The U. S. Supreme Court experienced a profound transformation from the 1950s to the 1960s. Appointed chief justice by President Dwight D. Eisenhower in 1953 to replace Fred Vinson, Earl Warren presided over a court that protected civil liberties for all citizens in many different areas of law.
The court Warren led was initially composed of many pre-World War II liberals, such as Hugo Black, William O. Douglas, Felix Frankfurter, Stanley Reed, and Robert Jackson, as well as moderates and conservatives such as Harold Burton, Sherman Minton, and Tom Clark. The composition changed drastically when six of these seats were vacated by death and retirement in the 1950s and 1960s. Justice Robert Jackson vacated the first seat in 1954, which was filled by John Harlan, a justice who served from 1955-71, while the conservative Sherman Minton’s seat was vacated and filled in 1956 by William J. Brennan, who served from 1956-90. Following Minton’s replacement, Stanley Reed’s seat was vacated and filled first by Charles Whittaker, who served from 1957-62, and then by Byron White who served from 1962-93. Moreover, the court changed again in 1958 when Harold Burton’s seat was vacated and filled by Potter Stewart, a rigid conservative, who served until 1981.
The composition of the Warren Court shifted again during the administrations of presidents John F. Kennedy and Lyndon B. Johnson, when new members were selected based upon their support for each president’s social reform agenda. When Felix Frankfurter suffered a debilitating stroke in 1962, Kennedy appointed Arthur Goldberg to fill the seat. When Johnson called Goldberg to fill the vacant ambassadorship left in the United Nations by
Adlai Stevenson’s death, Abe Fortas took his place and served until 1969. Lyndon Johnson was also responsible for replacing Tom Clark in 1967 with civil rights activist Thur-good Marshall, who served until 1991.
One area of law that was affected by the Warren Court was civil rights. Southern states in the early 1950s insisted on a social norm dictating the general inferiority of African Americans who suffered serious and pervasive discrimination. The segregated social order came under attack in the Brown v. Board of Education case that began in 1951, when Linda Brown of Topeka, Kansas, and other black children questioned whether they could attend an all-white segregated school. When the opinion for Brown v. Board of Education was announced as a 9-0 unanimous majority, the nine men declared the “separate but equal” doctrine unconstitutional.

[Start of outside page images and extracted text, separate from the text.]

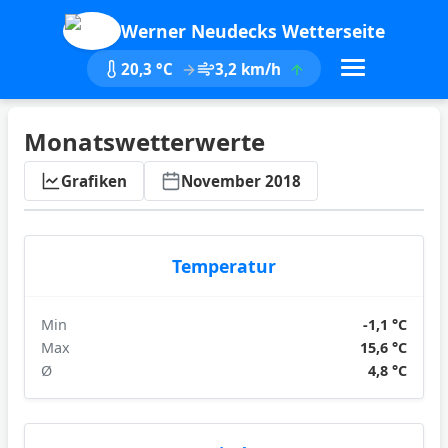
Werner Neudecks Wetterseite
20,3 °C
3,2 km/h
Monatswetterwerte
ktualisieren
Grafiken
November 2018
Temperatur
Min
-1,1 °C
Max
15,6 °C
Ø
4,8 °C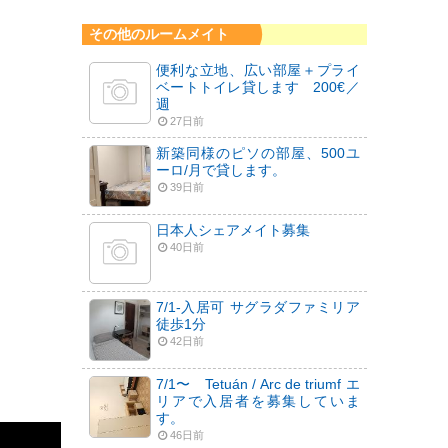
その他のルームメイト
便利な立地、広い部屋＋プライ
ベートトイレ貸します 200€／
週
27日前
新築同様のピソの部屋、500ユ
ーロ/月で貸します。
39日前
日本人シェアメイト募集
40日前
7/1-入居可 サグラダファミリア
徒歩1分
42日前
7/1〜 Tetuán / Arc de triumf エ
リアで入居者を募集していま
す。
46日前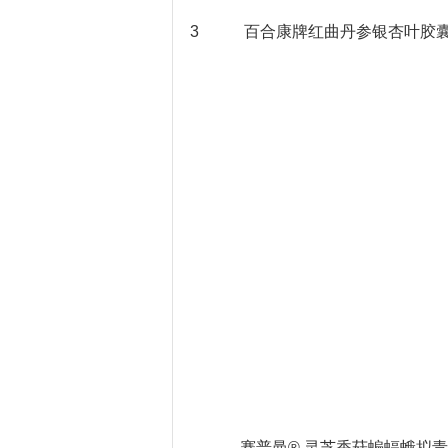
3
百合康牌红曲丹参银杏叶胶
赛普曼® 灵芝香菇蝙蝠蛾拟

The Warren Court is remembered for its groundbreaking precedents in the protection of civil rights as well as civil liberties in criminal procedure. Cases such as Escobedo v. Illinois (1964) and Miranda v. Arizona (1966) reflect a trend within the liberal consensus of the Court to deter all police misconduct and eliminate any unfair prosecution or conviction that may result. This was apparent in Escobedo when a confession of murder was excluded because the Sixth Amendment right to counsel was never granted to the defendant. In Miranda, the Court ruled that the Fifth Amendment’s protection against self-incrimination restricted police interrogation of a suspect under arrest.
Biased apportionment of electoral districts prevailed throughout the nation and effectively diluted voting power. In Baker v. Carr (1962), the issue centered on questionable apportionment of state legislature seats that ignored significant economic growth and population shifts within the state of Tennessee. The Court ruled that federal courts had the jurisdiction to scrutinize legislative apportionments. In a similar case, Reynolds v. Sims (1964), the Warren Court held that representation in state legislatures must be based on population rather than geographical areas so that legislatures represented people and not simply acres of land.

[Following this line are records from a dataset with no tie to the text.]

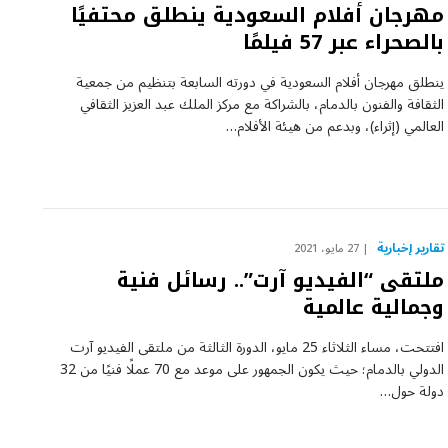
مهرجان أفلام السعودية ينطلق محتفيًا
بالصحراء عبر 57 فيلمًا
ينطلق مهرجان أفلام السعودية في دورته السابعة بتنظيم من جمعية
الثقافة والفنون بالدمام، بالشراكة مع مركز الملك عبد العزيز الثقافي
العالمي (إثراء)، وبدعم من هيئة الأفلام…
تقارير إخبارية
27 مايو، 2021
ملتقى “الفيديو آرت”.. رسائل فنية
وجمالية عالمية
افتتحت، مساء الثلاثاء 25 مايو، الدورة الثالثة من ملتقى الفيديو آرت
الدولي بالدمام؛ حيث يكون الجمهور على موعد مع 70 عملًا فنيًا من 32
دولة حول…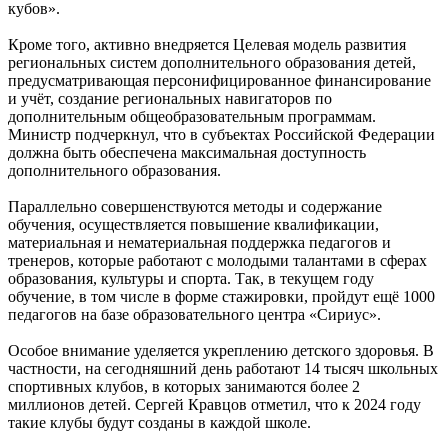
кубов».
Кроме того, активно внедряется Целевая модель развития
региональных систем дополнительного образования детей,
предусматривающая персонифицированное финансирование
и учёт, создание региональных навигаторов по
дополнительным общеобразовательным программам.
Министр подчеркнул, что в субъектах Российской Федерации
должна быть обеспечена максимальная доступность
дополнительного образования.
Параллельно совершенствуются методы и содержание
обучения, осуществляется повышение квалификации,
материальная и нематериальная поддержка педагогов и
тренеров, которые работают с молодыми талантами в сферах
образования, культуры и спорта. Так, в текущем году
обучение, в том числе в форме стажировки, пройдут ещё 1000
педагогов на базе образовательного центра «Сириус».
Особое внимание уделяется укреплению детского здоровья. В
частности, на сегодняшний день работают 14 тысяч школьных
спортивных клубов, в которых занимаются более 2
миллионов детей. Сергей Кравцов отметил, что к 2024 году
такие клубы будут созданы в каждой школе.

Engel v. Vitale (1962) was decided by the Warren Court, angering conservatives for its ban of prayer in school. The Court decided that authorization of a nondenominational, voluntary prayer by the New York Board of Regents violated the “establishment of religion” clause of the First Amendment because the state of New York officially approved the prayer.
By the time Chief Justice Earl Warren retired in 1969, the Supreme Court had undergone a major shift that lasted through the next generation. Not until conservatives assumed electoral power and began to change the composition of the liberal court was there an effective challenge to the changes made.
Further reading: L. A. Scot Powe, The Warren Court and American Politics (Cambridge, Mass.: Belknap Press of Harvard University Press, 2000); Mark Tushnet, The Warren Court in Historical and Political Perspective (Charlottesville: University Press of Virginia, 1993).